One day later and having this site has been amazingly freeing. Being
able to iterate through random thoughts and experiments with no fear of
breaking the live site, led to about ten deployments in a couple of
hours. I was able to try:

- putting critical CSS inline on the homepage (a success!),
- moving my tiny bit of JavaScript inline (slower!),
- switching to only system fonts (minor benefit, but I didn't like the
  look of it), and
- then finally rewriting my template to get rid of the need for
  JavaScript altogether (a 25% improvement in time to Visually
  Complete).

## A different approach using CloudFlare Workers

Matt Hobbs wrote up [this great guide to an alternate way to do some quick performance testing on your site](https://nooshu.com/blog/2021/03/14/setting-up-cloudflare-workers-for-web-performance-optimisation-and-testing/), **without** creating a secondary environment, and I love it. For my blog, a secondary environment was quick and easy to setup, but doing the same for [Microsoft Docs](https://docs.microsoft.com) (or for a site you don't own) would be much harder. Following this path, you use [workers](https://workers.cloudflare.com/) to manipulate the responses coming from the live production site. You write scripts to apply your changes, and then test the result.

You should definitely check it out, and I may end up using it for Docs, but it is worth noting that the final result is not a **true copy** of your environment. In my case, I'm using the Azure CDN for example, but this setup would be going through Cloudflare. As a way to test a variety of changes without a lot of infrastructure though, this is a great option.

## Do you **really** need a test environment?

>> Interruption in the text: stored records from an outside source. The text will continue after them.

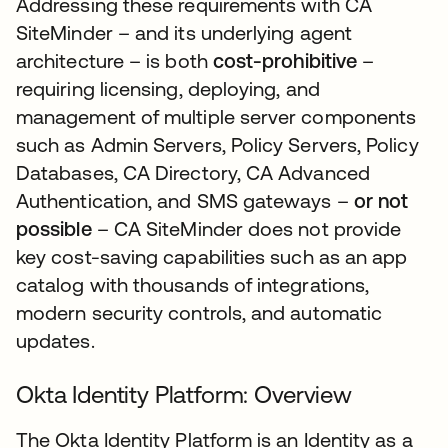
Addressing these requirements with CA
SiteMinder – and its underlying agent
architecture – is both
cost-prohibitive
–
requiring licensing, deploying, and
management of multiple server components
such as Admin Servers, Policy Servers, Policy
Databases, CA Directory, CA Advanced
Authentication, and SMS gateways –
or not
possible
– CA SiteMinder does not provide
key cost-saving capabilities such as an app
catalog with thousands of integrations,
modern security controls, and automatic
updates.
Okta Identity Platform: Overview
The Okta Identity Platform is an Identity as a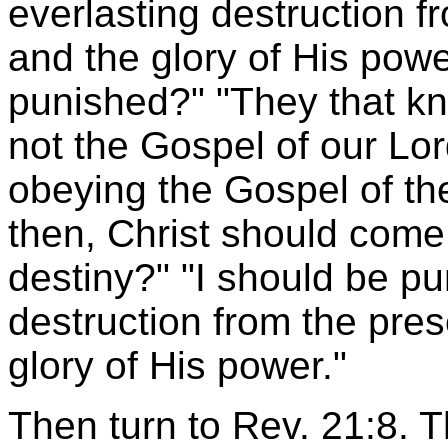
everlasting destruction f
and the glory of His power
punished?" "They that k
not the Gospel of our Lor
obeying the Gospel of the
then, Christ should com
destiny?" "I should be pu
destruction from the pres
glory of His power."
Then turn to Rev. 21:8. 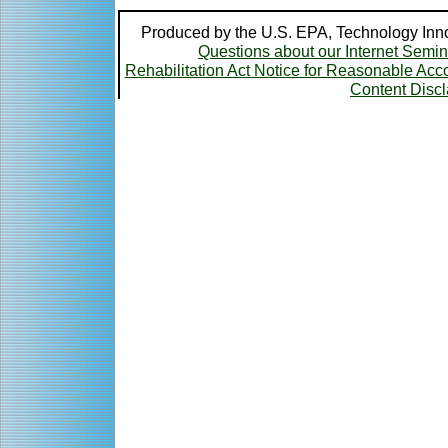
Produced by the U.S. EPA, Technology Inno
Questions about our Internet Semi
Rehabilitation Act Notice for Reasonable A
Content Disc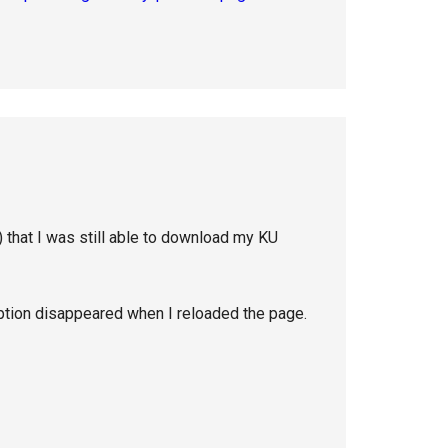
 that I was still able to download my KU
ption disappeared when I reloaded the page.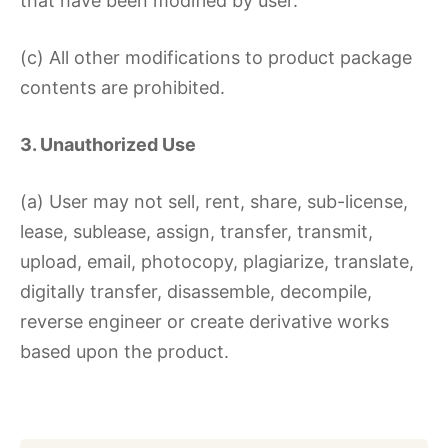
that have been modified by user.
(c) All other modifications to product package
contents are prohibited.
3. Unauthorized Use
(a) User may not sell, rent, share, sub-license,
lease, sublease, assign, transfer, transmit,
upload, email, photocopy, plagiarize, translate,
digitally transfer, disassemble, decompile,
reverse engineer or create derivative works
based upon the product.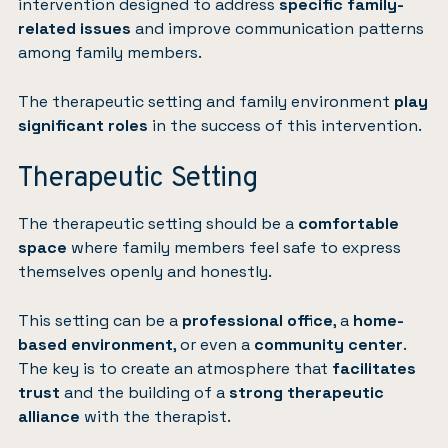
intervention designed to address
specific family-
related issues
and improve communication patterns
among family members.
The therapeutic setting and family environment
play
significant roles
in the success of this intervention.
Therapeutic Setting
The therapeutic setting should be a
comfortable
space
where family members feel safe to express
themselves openly and honestly.
This setting can be a
professional office
, a
home-
based environment
, or even a
community center
.
The key is to create an atmosphere that
facilitates
trust
and the building of a
strong therapeutic
alliance
with the therapist.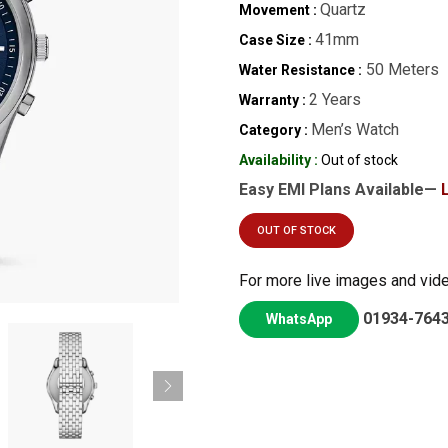
Quartz
Movement :
41mm
Case Size :
50 Meters
Water Resistance :
2 Years
Warranty :
Men’s Watch
Category :
Availability :
Out of stock
Easy EMI Plans Available—
OUT OF STOCK
For more live images and vid
01934-764
WhatsApp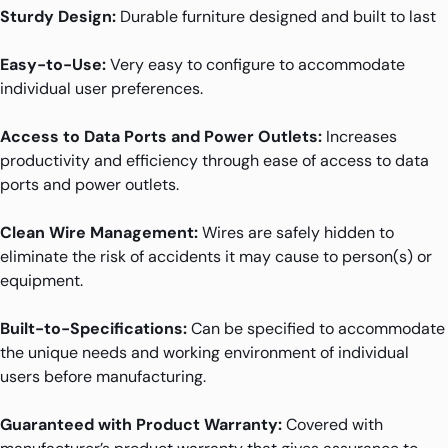
Sturdy Design:
Durable furniture designed and built to last
Easy-to-Use:
Very easy to configure to accommodate
individual user preferences.
Access to Data Ports and Power Outlets:
Increases
productivity and efficiency through ease of access to data
ports and power outlets.
Clean Wire Management:
Wires are safely hidden to
eliminate the risk of accidents it may cause to person(s) or
equipment.
Built-to-Specifications:
Can be specified to accommodate
the unique needs and working environment of individual
users before manufacturing.
Guaranteed with Product Warranty:
Covered with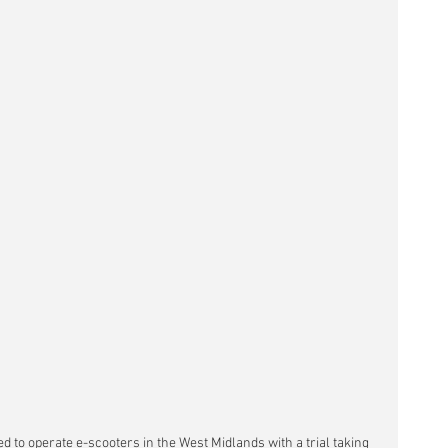
to operate e-scooters in the West Midlands with a trial taking 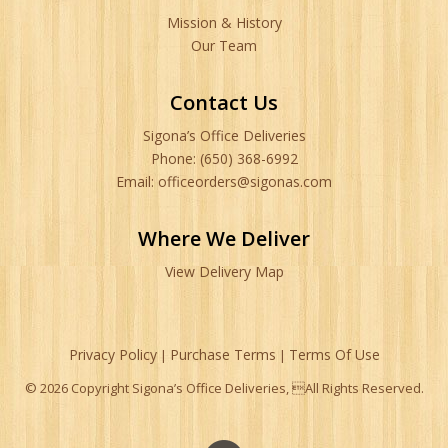
Mission & History
Our Team
Contact Us
Sigona’s Office Deliveries
Phone: (650) 368-6992
Email: officeorders@sigonas.com
Where We Deliver
View Delivery Map
Privacy Policy
Purchase Terms
Terms Of Use
|
|
© 2026 Copyright Sigona’s Office Deliveries, All Rights Reserved.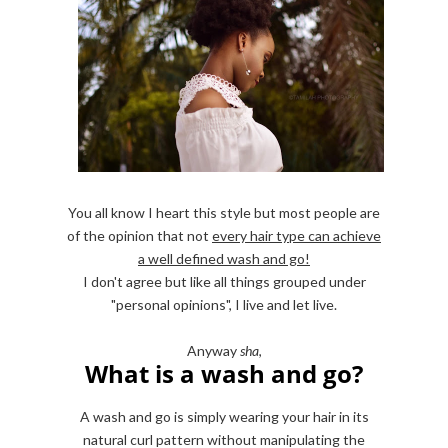
You all know I heart this style but most people are
of the opinion that not
every hair type can achieve
a well defined wash and go!
I don't agree but like all things grouped under
"personal opinions", I live and let live.
Anyway
sha
,
What is a wash and go?
A wash and go is simply wearing your hair in its
natural curl pattern without manipulating the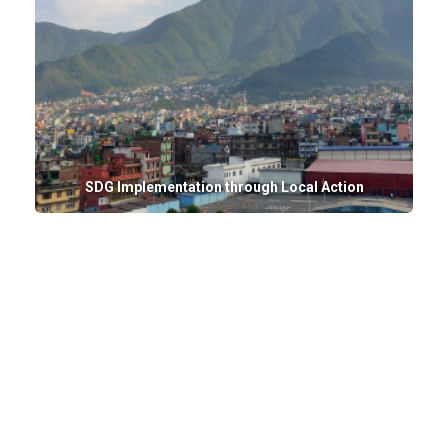
SDG Implementation through Local Action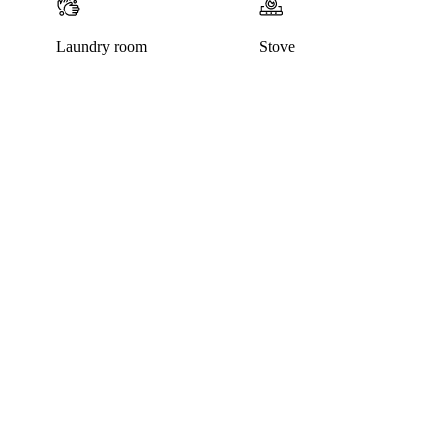
Laundry room
Stove
This listing has been archived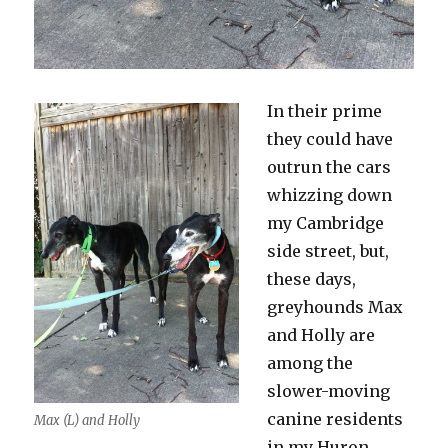
In their prime
they could have
outrun the cars
whizzing down
my Cambridge
side street, but,
these days,
greyhounds Max
and Holly are
among the
slower-moving
canine residents
Max (L) and Holly
in my Huron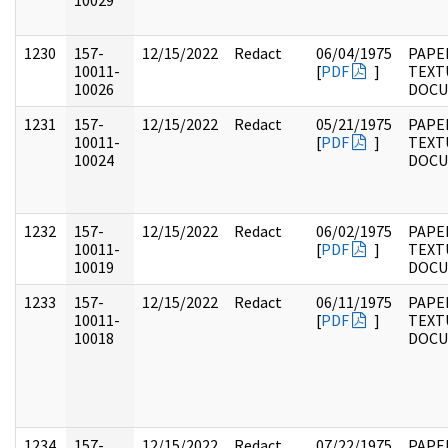
10029
1230
157-
12/15/2022
Redact
06/04/1975
PAPE
10011-
[
PDF
]
TEXT
10026
DOC
1231
157-
12/15/2022
Redact
05/21/1975
PAPE
10011-
[
PDF
]
TEXT
10024
DOC
1232
157-
12/15/2022
Redact
06/02/1975
PAPE
10011-
[
PDF
]
TEXT
10019
DOC
1233
157-
12/15/2022
Redact
06/11/1975
PAPE
10011-
[
PDF
]
TEXT
10018
DOC
1234
157-
12/15/2022
Redact
07/22/1975
PAPE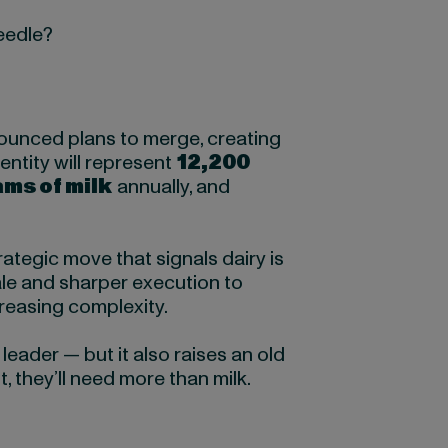
needle?
ounced plans to merge, creating
entity will represent
12,200
ams of milk
annually, and
trategic move that signals dairy is
le and sharper execution to
creasing complexity.
ader — but it also raises an old
, they’ll need more than milk.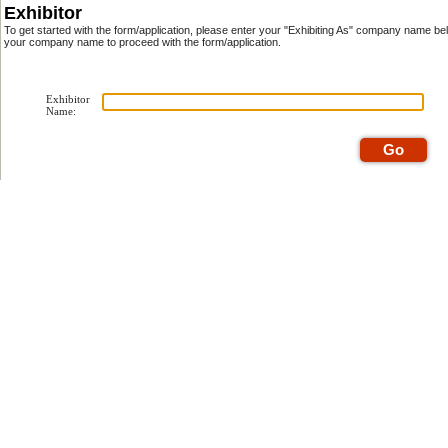
Exhibitor
To get started with the form/application, please enter your "Exhibiting As" company name be
your company name to proceed with the form/application.
Exhibitor
Name: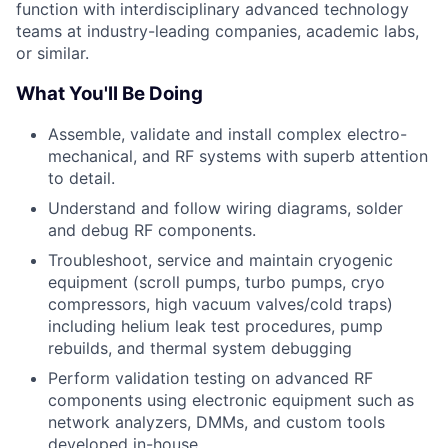
function with interdisciplinary advanced technology
teams at industry-leading companies, academic labs,
or similar.
What You'll Be Doing
Assemble, validate and install complex electro-
mechanical, and RF systems with superb attention
to detail.
Understand and follow wiring diagrams, solder
and debug RF components.
Troubleshoot, service and maintain cryogenic
equipment (scroll pumps, turbo pumps, cryo
compressors, high vacuum valves/cold traps)
including helium leak test procedures, pump
rebuilds, and thermal system debugging
Perform validation testing on advanced RF
components using electronic equipment such as
network analyzers, DMMs, and custom tools
developed in-house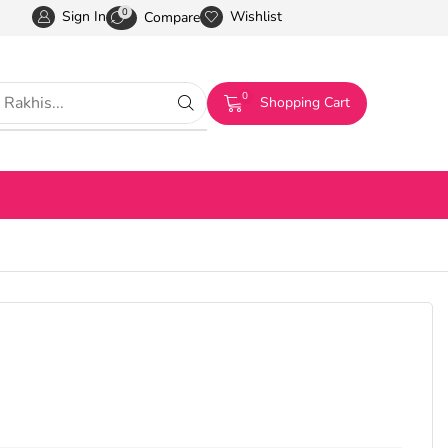
0
Sign In
Wishlist
Compare
0
Shopping Cart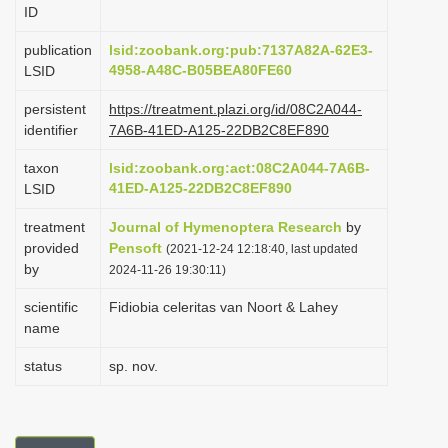
ID
i
o
publication
lsid:zoobank.org:pub:7137A82A-62E3-
4958-A48C-B05BEA80FE60
LSID
n
persistent
https://treatment.plazi.org/id/08C2A044-
identifier
7A6B-41ED-A125-22DB2C8EF890
taxon
lsid:zoobank.org:act:08C2A044-7A6B-
41ED-A125-22DB2C8EF890
LSID
treatment
Journal of Hymenoptera Research
by
provided
Pensoft
(2021-12-24 12:18:40, last updated
by
2024-11-26 19:30:11)
scientific
Fidiobia celeritas van Noort & Lahey
name
status
sp. nov.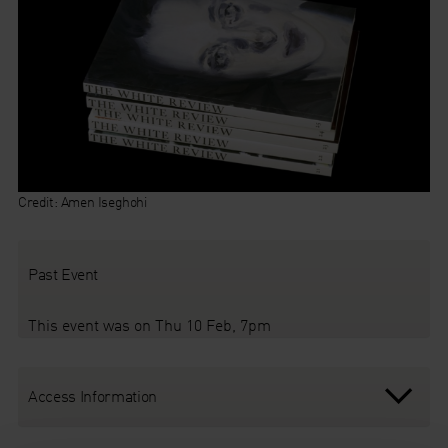
Credit:
Amen
Iseghohi
Past Event
This event was on Thu 10 Feb, 7pm
Access Information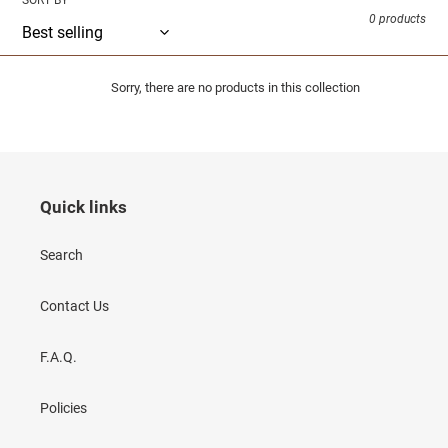
SORT BY
0 products
Sorry, there are no products in this collection
Quick links
Search
Contact Us
F.A.Q.
Policies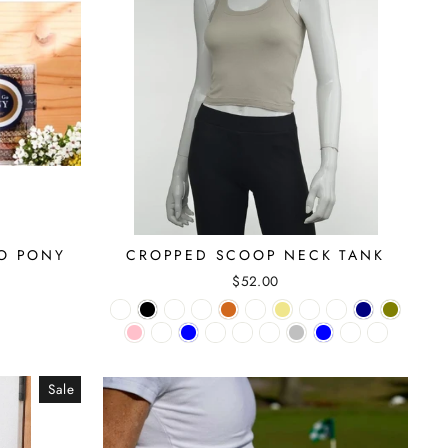
GO PONY
CROPPED SCOOP NECK TANK
$52.00
Sale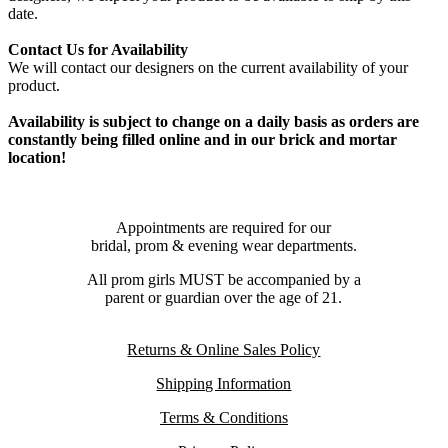
date.
Contact Us for Availability
We will contact our designers on the current availability of your
product.
Availability is subject to change on a daily basis as orders are
constantly being filled online and in our brick and mortar
location!
Appointments are required for our
bridal, prom & evening wear departments.
All prom girls MUST be accompanied by a
parent or guardian over the age of 21.
Returns & Online Sales Policy
Shipping Information
Terms & Conditions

There is a hierarchy of needs in terms of what is **necessary** for your
web project. I believe a full-blown production copy site for testing is
useful, but for a production site I would put it lower in priority than
a safe deployment process.

Outside of work, I've often seen WordPress sites that had no way to test
any change they made, including upgrading the entire version of their
software. At the time, I don't think I was as disturbed by this as I am
now, but it is a terrible situation to be in. There are two different
angles to this: reliability and workflow. If you need to update your
homepage, is there anyway to get it running where you can show people
and review it? If you need to update a critical plug-in or the version
of WordPress, can you do it in a staging site, confirm it works 100% and
then swap that with the production site... all with the ability to roll
back if something is broken? If you can't do either of these things, you
should fix that before you worry about a mirror site for testing
performance updates but keep it on your roadmap!